No one falls in love. The experience of loving may come when a person has evolved where fine perceptions are possible. All living is an awakening process in which there are many degrees of consciousness. At a certain stage in his evolution, a human being is able to see and feel certain truth.

The imagination is a power which is developed with intellect and fine feeling. The imagination can create a world and people it. In this way, ideals are perpetually made. Humanity’s effort to realize ideals is evolution.When man can image a human being that fulfils the highest ideal he can create, the soul rejoices. Man forgets the imperfect in his ecstacy when contemplating the perfect. And when one human being sees another human being who reminds him, more or less, of his ideal, he is said to love.

He does not “fall” nor “make,” he realizes, he awakens, and sometimes re-creates.

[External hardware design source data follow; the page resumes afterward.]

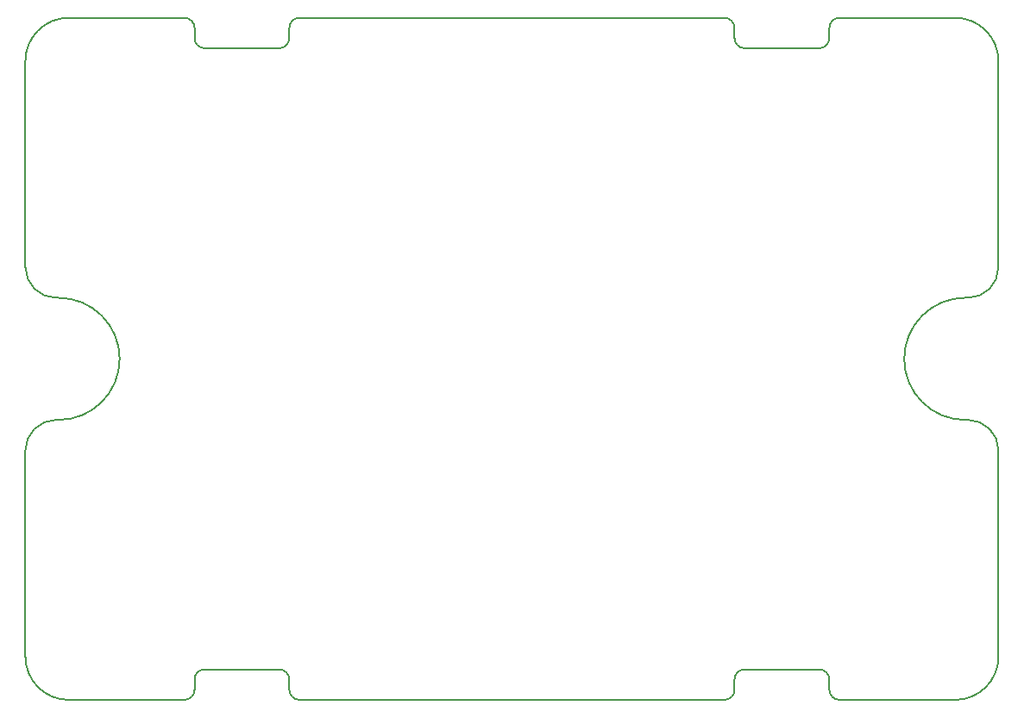
<source format=gm1>
G04 #@! TF.GenerationSoftware,KiCad,Pcbnew,(5.1.5)-3*
G04 #@! TF.CreationDate,2020-01-27T10:14:26+03:00*
G04 #@! TF.ProjectId,UBD,5542442e-6b69-4636-9164-5f7063625858,rev?*
G04 #@! TF.SameCoordinates,Original*
G04 #@! TF.FileFunction,Profile,NP*
%FSLAX46Y46*%
G04 Gerber Fmt 4.6, Leading zero omitted, Abs format (unit mm)*
G04 Created by KiCad (PCBNEW (5.1.5)-3) date 2020-01-27 10:14:26*
%MOMM*%
%LPD*%
G04 APERTURE LIST*
%ADD10C,0.200000*%
G04 APERTURE END LIST*
D10*
X27675000Y-123100000D02*
X27925000Y-123100000D01*
X115924999Y-95600000D02*
X104574999Y-95600000D01*
X103574999Y-96600000D02*
X103574999Y-97600000D01*
X102574999Y-98600000D02*
X95274999Y-98600000D01*
X117174999Y-135100000D02*
X116924999Y-135100000D01*
X41275000Y-97600000D02*
X41275000Y-96600000D01*
X116924999Y-123100000D02*
X117174999Y-123100000D01*
X94275000Y-97600000D02*
X94275000Y-96600000D01*
X50575000Y-96600000D02*
X50575000Y-97600000D01*
X120174999Y-158350000D02*
X120174999Y-138100000D01*
X93275000Y-95600000D02*
X51575000Y-95600000D01*
X24675000Y-99850000D02*
X24675000Y-120100000D01*
X103574999Y-160600000D02*
X103574999Y-161600000D01*
X120174999Y-120100000D02*
X120174999Y-99850000D01*
X40275000Y-95600000D02*
X28925000Y-95600000D01*
X104574999Y-162600000D02*
X115924999Y-162600000D01*
X94275000Y-161600000D02*
X94275000Y-160600000D01*
X51575000Y-162600000D02*
X93275000Y-162600000D01*
X50575000Y-160600000D02*
X50575000Y-161600000D01*
X41275000Y-161600000D02*
X41275000Y-160600000D01*
X42275000Y-159600000D02*
X49575000Y-159600000D01*
X95274999Y-159600000D02*
X102574999Y-159600000D01*
X24675000Y-138100000D02*
X24675000Y-158350000D01*
X28925000Y-162600000D02*
X40275000Y-162600000D01*
X27925000Y-123100000D02*
G75*
G02X27925000Y-135100000I0J-6000000D01*
G01*
X24675000Y-138100000D02*
G75*
G02X27675000Y-135100000I3000000J0D01*
G01*
X28925000Y-162600000D02*
G75*
G02X24675000Y-158350000I0J4250000D01*
G01*
X103574999Y-96600000D02*
G75*
G02X104574999Y-95600000I1000000J0D01*
G01*
X120174999Y-120100000D02*
G75*
G02X117174999Y-123100000I-3000000J0D01*
G01*
X94274999Y-161600000D02*
G75*
G02X93275000Y-162599999I-999999J0D01*
G01*
X115924999Y-95600000D02*
G75*
G02X120174999Y-99850000I0J-4250000D01*
G01*
X42275000Y-98600000D02*
G75*
G02X41275000Y-97600000I0J1000000D01*
G01*
X41274999Y-160600000D02*
G75*
G02X42275000Y-159599999I1000001J0D01*
G01*
X24675000Y-99850000D02*
G75*
G02X28925000Y-95600000I4250000J0D01*
G01*
X51575000Y-162600000D02*
G75*
G02X50575000Y-161600000I0J1000000D01*
G01*
X120174999Y-158350000D02*
G75*
G02X115924999Y-162600000I-4250000J0D01*
G01*
X117174999Y-135100000D02*
G75*
G02X120174999Y-138100000I0J-3000000D01*
G01*
X95274999Y-98599999D02*
G75*
G02X94275000Y-97600000I0J999999D01*
G01*
X116924999Y-135100000D02*
G75*
G02X116924999Y-123100000I0J6000000D01*
G01*
X103574999Y-97600000D02*
G75*
G02X102574999Y-98600000I-1000000J0D01*
G01*
X41275000Y-161600000D02*
G75*
G02X40275000Y-162600000I-1000000J0D01*
G01*
X49575000Y-159600000D02*
G75*
G02X50575000Y-160600000I0J-1000000D01*
G01*
X94274999Y-160600000D02*
G75*
G02X95274999Y-159600000I1000000J0D01*
G01*
X93275000Y-95600000D02*
G75*
G02X94275000Y-96600000I0J-1000000D01*
G01*
X50575001Y-96600000D02*
G75*
G02X51575000Y-95600001I999999J0D01*
G01*
X40275000Y-95600000D02*
G75*
G02X41275000Y-96600000I0J-1000000D01*
G01*
X102574999Y-159600000D02*
G75*
G02X103574999Y-160600000I0J-1000000D01*
G01*
X50575001Y-97600000D02*
G75*
G02X49575000Y-98600001I-1000001J0D01*
G01*
X27675000Y-123100000D02*
G75*
G02X24675000Y-120100000I0J3000000D01*
G01*
X104574999Y-162600000D02*
G75*
G02X103574999Y-161600000I0J1000000D01*
G01*
X27925000Y-135100000D02*
X27675000Y-135100000D01*
X49575000Y-98600000D02*
X42275000Y-98600000D01*
M02*

</source>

It may often occur that the person who awakens one to this ideal may recall this ideal once, twice, again and yet again. Or this person may constantly recall it, or cease altogether to recall it.

That man and woman are lovers who constantly keep before each other the Ideal.

They wish to abide together, because together they live their best lives, do their best work, are most kind to their fellow-man, do no wrong, can do no wrong. This is commonly accepted today as the basis of marriage. It is this ideal which is vaguely or definitely in the minds of thinking people when they wish to marry.

The poet Dante had a wonderful, complete ideal. He saw but twice the woman who reminded him of his Perfect. He wrote in poetry of his Ideal and called Her by this woman’s name.

His wife, the mother of his children, was another woman.

Many critics say that Dante’s love for Beatrice was pure. Probably they say this, because he asked nothing of her. That he never knew Beatrice was fortunate, for the two people had very little in common. Dante was a poet and dreamer. Beatrice was a woman of the nobility without serious cares and responsibilities.